## Tasks to carry out
1. List every dollar amount in the passage about high-end rentals in Beverly Hills and Bel-Air, in the order they appear.
2. Continue the passage about high-end rentals in Beverly Hills and Bel-Air from its last sentence.

Finding renters who can afford to pay those prices isn’t easy. Zach Goldsmith, a broker with the Agency, said he’s struggled to lease properties in Beverly Hills and the Bel-Air district because there’s so much inventory on the market. The Hollywood strikes also snuffed out productions that rent high-end homes as locations. Plus, fewer out-of-town actors, directors and producers were demanding five- star, hotel-like living quarters for a few months stay during a shoot.
“Because of the strikes, that well dried up,” Goldsmith said.
Asking rents are falling as inventory swells and may drop as much as 35% in the next six to 12 months, according to LA Estate Rentals’ Michael. A five-bedroom, eight-bath modern Bel-Air home with a pool is on the market for $55,000 a month, after commanding a $180,000 price when it was rented to “a celeb client” this summer, he said. A six-bed, six-bath home in Beverly Hills is listed for $38,000 a month, down from $55,000 about six years ago. Most of Michael’s properties also offer reduced prices for leases longer than four or five months.
“We have to be creative to lure in tenants in this market.” Michael said.

[Source data]
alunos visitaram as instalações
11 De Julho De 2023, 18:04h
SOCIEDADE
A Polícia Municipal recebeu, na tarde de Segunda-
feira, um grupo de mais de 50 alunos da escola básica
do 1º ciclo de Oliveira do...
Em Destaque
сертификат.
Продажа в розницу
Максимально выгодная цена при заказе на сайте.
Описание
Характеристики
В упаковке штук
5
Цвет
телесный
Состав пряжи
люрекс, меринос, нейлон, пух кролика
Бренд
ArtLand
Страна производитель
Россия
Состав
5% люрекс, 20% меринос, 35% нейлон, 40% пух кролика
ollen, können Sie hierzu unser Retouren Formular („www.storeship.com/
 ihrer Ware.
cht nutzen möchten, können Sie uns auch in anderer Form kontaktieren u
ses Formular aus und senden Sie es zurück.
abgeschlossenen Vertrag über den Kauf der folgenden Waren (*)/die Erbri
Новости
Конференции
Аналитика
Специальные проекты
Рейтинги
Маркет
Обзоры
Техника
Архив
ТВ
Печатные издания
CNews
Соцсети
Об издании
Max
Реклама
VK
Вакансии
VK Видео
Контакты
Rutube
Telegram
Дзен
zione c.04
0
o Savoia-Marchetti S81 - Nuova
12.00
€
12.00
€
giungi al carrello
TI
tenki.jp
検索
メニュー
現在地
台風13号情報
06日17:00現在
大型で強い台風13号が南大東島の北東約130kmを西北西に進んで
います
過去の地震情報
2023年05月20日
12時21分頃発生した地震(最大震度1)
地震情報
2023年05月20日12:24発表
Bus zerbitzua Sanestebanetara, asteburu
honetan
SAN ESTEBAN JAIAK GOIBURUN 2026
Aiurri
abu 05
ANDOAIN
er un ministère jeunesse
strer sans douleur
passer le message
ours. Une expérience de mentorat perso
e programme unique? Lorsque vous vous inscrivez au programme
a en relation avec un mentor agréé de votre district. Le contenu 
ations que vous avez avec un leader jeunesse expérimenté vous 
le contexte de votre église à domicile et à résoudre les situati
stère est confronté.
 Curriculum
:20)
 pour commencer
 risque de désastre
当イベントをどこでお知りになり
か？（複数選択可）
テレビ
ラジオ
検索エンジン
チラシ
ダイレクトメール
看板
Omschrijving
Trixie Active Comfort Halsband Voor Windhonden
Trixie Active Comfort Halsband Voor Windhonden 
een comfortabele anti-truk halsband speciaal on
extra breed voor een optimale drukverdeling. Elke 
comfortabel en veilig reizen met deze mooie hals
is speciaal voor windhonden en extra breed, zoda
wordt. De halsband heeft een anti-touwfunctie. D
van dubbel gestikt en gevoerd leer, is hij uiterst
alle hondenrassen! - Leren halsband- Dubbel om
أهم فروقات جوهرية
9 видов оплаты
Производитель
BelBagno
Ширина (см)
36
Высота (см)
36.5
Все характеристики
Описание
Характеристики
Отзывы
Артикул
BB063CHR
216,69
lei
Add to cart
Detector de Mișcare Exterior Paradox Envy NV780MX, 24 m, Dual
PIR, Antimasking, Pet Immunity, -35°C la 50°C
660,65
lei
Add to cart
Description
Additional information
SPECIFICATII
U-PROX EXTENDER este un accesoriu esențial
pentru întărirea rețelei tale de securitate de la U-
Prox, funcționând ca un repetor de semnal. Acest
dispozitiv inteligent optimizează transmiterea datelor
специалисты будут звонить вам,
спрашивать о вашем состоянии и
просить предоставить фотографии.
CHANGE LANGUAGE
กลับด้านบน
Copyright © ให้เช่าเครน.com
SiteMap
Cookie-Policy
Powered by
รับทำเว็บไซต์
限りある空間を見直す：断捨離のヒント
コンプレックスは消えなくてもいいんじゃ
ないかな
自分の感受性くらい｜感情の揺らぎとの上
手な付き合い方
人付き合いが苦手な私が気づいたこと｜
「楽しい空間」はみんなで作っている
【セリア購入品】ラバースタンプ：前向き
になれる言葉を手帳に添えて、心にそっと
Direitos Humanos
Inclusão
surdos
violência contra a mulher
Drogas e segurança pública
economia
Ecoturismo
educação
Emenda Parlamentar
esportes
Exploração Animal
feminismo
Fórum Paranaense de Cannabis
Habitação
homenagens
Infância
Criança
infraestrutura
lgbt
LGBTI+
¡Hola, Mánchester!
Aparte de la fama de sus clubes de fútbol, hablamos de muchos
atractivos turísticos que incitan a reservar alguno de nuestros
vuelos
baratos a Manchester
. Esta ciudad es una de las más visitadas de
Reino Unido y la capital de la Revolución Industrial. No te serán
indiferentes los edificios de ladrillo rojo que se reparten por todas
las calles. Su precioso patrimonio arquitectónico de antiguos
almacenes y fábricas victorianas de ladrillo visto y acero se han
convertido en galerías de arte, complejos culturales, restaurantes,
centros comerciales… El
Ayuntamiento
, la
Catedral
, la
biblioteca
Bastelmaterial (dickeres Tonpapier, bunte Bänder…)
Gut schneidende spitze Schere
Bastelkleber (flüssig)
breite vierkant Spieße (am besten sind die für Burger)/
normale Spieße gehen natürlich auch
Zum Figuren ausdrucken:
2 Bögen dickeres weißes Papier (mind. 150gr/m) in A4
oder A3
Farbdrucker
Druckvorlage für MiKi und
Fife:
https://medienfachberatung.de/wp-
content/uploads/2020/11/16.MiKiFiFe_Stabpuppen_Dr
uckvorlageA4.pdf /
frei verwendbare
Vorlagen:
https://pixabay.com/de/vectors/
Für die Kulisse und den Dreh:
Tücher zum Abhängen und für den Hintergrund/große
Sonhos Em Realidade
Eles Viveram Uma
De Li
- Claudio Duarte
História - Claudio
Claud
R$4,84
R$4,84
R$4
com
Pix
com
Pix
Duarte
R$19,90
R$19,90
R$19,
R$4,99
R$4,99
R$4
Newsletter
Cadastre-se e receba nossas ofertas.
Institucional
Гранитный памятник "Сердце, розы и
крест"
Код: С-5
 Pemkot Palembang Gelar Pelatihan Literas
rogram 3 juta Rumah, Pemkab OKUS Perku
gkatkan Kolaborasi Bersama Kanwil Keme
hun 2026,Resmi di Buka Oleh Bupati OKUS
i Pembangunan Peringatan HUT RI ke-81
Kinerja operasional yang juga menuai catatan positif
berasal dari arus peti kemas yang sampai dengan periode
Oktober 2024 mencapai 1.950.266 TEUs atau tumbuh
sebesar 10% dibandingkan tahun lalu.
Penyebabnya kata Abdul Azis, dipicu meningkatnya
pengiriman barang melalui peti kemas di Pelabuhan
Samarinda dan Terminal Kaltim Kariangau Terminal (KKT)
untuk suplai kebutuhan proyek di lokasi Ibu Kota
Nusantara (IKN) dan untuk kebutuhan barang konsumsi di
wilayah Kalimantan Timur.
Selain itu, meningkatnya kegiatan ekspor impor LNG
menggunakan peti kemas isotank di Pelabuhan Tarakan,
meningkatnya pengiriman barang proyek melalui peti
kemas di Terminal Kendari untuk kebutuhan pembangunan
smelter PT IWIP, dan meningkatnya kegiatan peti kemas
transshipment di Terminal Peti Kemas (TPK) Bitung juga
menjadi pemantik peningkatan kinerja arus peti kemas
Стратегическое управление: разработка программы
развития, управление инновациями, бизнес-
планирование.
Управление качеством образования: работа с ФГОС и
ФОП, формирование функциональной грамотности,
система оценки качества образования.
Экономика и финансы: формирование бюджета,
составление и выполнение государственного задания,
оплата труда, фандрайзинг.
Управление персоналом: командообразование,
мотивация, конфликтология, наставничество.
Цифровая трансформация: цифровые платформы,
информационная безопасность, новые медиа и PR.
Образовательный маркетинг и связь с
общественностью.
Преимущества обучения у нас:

## Numbered answers
1.
$55,000
$180,000
$38,000
$55,000

2.
The cost of buying is currently about 8% higher than renting in the LA area, according to Ken H. Johnson, associate dean of graduate programs at Florida Atlantic University’s College of Business. That implies prices for both rentals and sales are likely to fall, he said, a trend that may be aggravated if the area’s population decline persists, weakening the pool of potential buyers.
“As the owner of short-term rental, I think you’re going to get a supply shock in LA,” Johnson said. “A lot of people are cashing out of LA now and moving. You’re probably at a peak price.”
But for owners who can find a renter, leasing is a way to keep a foothold in the area, and a particularly lucrative option at a time when borrowing costs have soared. People don’t want to walk away from a low-interest mortgage, according to Rayni Williams, chief executive officer of Beverly Hills Estates.
“People who move, they always come back,” Williams, who’s representing DeSantis’s Manhattan Beach house, said in an interview.
Ultimately, DeSantis said he hopes finding a tenant will help reveal his property’s true value, perhaps by turning a renter into a buyer.
“People who can afford to lease are probably people who can afford to buy,” DeSantis said. “I learned long ago: Everything has a price. If someone offered me $1 billion now, the answer is definitely ‘Yes.’ If they offer $90 million, it’s a definite ‘No.””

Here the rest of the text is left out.